In 1976, the U.S. Census Bureau (Census) released its first ever report on the state of women's business ownership in the United States that counted 402,025 women-owned U.S. firms representing only 4.6% of all firms and 0.3% of all U.S. business receipts, as of 1972. Today, women-owned firms have increased to 11.3 million businesses representing 38% of all U.S. firms.
During this period of extraordinary growth, Congress has acted to promote women's business ownership by passing legislation designed to eliminate discriminatory lending practices and promote federal contracting and counseling opportunities for women business owners. At the same time, Congress has also worked to enhance the U.S. tax code (the "Code") to aid small businesses with tax expenditures that will cost U.S. taxpayers more than $255 billion in the next five years under current law.
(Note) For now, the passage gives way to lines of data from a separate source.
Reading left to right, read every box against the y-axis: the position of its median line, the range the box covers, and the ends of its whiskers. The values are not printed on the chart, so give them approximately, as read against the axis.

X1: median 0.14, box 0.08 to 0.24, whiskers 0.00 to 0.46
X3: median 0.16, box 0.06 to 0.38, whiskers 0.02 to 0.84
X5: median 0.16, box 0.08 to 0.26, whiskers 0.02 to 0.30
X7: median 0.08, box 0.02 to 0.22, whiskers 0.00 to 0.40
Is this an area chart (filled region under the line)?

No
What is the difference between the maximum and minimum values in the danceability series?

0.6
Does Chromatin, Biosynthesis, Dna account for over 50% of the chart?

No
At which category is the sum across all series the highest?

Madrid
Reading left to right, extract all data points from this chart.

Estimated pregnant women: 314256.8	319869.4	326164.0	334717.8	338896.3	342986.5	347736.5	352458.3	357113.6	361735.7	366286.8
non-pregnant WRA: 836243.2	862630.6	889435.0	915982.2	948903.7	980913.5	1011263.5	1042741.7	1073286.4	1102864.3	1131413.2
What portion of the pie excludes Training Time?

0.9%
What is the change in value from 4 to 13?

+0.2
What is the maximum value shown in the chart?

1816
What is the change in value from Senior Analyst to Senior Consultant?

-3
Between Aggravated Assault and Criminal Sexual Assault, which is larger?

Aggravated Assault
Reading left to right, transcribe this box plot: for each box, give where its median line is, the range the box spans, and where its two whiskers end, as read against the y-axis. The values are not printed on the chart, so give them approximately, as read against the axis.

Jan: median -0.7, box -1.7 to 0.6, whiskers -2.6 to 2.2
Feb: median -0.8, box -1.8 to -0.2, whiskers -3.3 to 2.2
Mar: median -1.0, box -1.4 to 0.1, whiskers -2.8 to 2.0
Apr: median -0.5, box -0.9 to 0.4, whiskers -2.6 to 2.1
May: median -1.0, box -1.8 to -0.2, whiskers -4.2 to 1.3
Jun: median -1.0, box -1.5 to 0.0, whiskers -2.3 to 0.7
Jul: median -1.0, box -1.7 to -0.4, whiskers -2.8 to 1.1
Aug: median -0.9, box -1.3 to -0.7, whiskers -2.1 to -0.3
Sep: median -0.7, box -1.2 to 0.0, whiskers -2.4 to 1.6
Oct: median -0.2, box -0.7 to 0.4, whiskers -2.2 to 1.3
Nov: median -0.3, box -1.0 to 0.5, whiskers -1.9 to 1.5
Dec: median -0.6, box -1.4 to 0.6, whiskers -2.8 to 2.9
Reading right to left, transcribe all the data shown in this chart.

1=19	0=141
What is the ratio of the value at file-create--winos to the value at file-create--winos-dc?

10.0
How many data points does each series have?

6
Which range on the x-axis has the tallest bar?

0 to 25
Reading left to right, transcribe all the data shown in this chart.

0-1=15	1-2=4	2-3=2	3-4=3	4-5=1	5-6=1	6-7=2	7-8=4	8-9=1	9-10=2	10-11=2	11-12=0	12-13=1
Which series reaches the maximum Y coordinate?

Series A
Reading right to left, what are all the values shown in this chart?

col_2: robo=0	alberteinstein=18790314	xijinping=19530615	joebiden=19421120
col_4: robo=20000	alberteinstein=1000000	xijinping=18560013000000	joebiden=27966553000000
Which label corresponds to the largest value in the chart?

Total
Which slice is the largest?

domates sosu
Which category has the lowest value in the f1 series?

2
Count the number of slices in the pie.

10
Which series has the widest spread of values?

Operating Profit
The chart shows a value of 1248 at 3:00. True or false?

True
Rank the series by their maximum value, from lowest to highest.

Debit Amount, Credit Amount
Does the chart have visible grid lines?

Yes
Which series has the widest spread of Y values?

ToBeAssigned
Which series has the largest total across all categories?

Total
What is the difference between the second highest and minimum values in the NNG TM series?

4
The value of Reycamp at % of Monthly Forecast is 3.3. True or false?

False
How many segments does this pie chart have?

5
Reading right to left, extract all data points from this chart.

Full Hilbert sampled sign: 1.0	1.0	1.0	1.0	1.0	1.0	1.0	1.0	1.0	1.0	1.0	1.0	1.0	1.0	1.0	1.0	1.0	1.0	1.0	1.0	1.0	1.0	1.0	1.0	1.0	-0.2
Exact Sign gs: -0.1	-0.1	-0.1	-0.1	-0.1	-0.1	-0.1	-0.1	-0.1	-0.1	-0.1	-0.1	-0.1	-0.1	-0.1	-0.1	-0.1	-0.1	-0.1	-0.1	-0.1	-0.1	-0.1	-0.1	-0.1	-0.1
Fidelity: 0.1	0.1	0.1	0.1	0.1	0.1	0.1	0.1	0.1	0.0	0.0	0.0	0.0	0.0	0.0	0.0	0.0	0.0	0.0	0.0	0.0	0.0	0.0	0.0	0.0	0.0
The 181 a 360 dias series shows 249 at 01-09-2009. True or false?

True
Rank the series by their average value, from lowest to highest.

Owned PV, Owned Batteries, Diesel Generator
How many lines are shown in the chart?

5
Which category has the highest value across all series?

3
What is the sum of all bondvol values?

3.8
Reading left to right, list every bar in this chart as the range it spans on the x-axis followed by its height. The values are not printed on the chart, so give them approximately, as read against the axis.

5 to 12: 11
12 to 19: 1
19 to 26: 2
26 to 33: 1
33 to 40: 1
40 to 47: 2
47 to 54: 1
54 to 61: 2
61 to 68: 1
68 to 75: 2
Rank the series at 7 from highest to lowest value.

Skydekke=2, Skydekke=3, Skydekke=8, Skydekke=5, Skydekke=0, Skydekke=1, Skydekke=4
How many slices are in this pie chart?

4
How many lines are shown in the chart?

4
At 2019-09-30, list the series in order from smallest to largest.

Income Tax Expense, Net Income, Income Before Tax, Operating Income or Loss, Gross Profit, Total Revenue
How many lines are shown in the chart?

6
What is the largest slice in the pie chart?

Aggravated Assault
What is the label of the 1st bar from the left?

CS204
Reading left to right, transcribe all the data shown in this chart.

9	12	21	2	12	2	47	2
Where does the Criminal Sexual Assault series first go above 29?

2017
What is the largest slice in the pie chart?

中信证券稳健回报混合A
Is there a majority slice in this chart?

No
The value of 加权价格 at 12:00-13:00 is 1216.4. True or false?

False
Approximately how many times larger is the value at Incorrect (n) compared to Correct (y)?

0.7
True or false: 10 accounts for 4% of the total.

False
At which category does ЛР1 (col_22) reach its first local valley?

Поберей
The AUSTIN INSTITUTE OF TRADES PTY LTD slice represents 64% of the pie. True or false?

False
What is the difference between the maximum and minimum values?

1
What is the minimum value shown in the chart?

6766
However, at no point have policymakers looked at whether this will be money well spent when it comes to women business owners and the challenges they have growing their receipts and accessing capital.
This report, in keeping with the mission of the Kogod Tax Policy Center (KTPC) to conduct non-partisan policy research on tax and compliance issues specific to small businesses and entrepreneurs, provides an initial assessment of how the Code's tax expenditures targeted to help small businesses grow and access capital impact women-owned firms. The results are eye-opening.
The report shows that:
- Most women business owners are small businesses operating in service industries and are legally organized as something other than a C Corporation.
- Three of the four small business tax expenditures studied are so limited in design that they either explicitly exclude services firms, and by extension, most women-owned firms; or effectively bypass women-owned firms that are not incorporated or are service firms with few capital-intensive equipment investments.
- When women-owned firms can take advantage of tax breaks, they do.
- There is little or no tax research on how women business owners use the tax code.
These results suggest that because of the way their businesses are legally organized or because of the industries they are in, women business owners can't use these provisions to take full advantage of $255 billion in tax incentives to grow their businesses that the Joint Committee on Tax projects small businesses will claim from the provisions between 2016 and 2020.
Ultimately, this report identifies a critical need to develop tax research specific to women-owned firms and recommends strategies for doing so. The report has revealed a significant "blind spot" in the US tax code.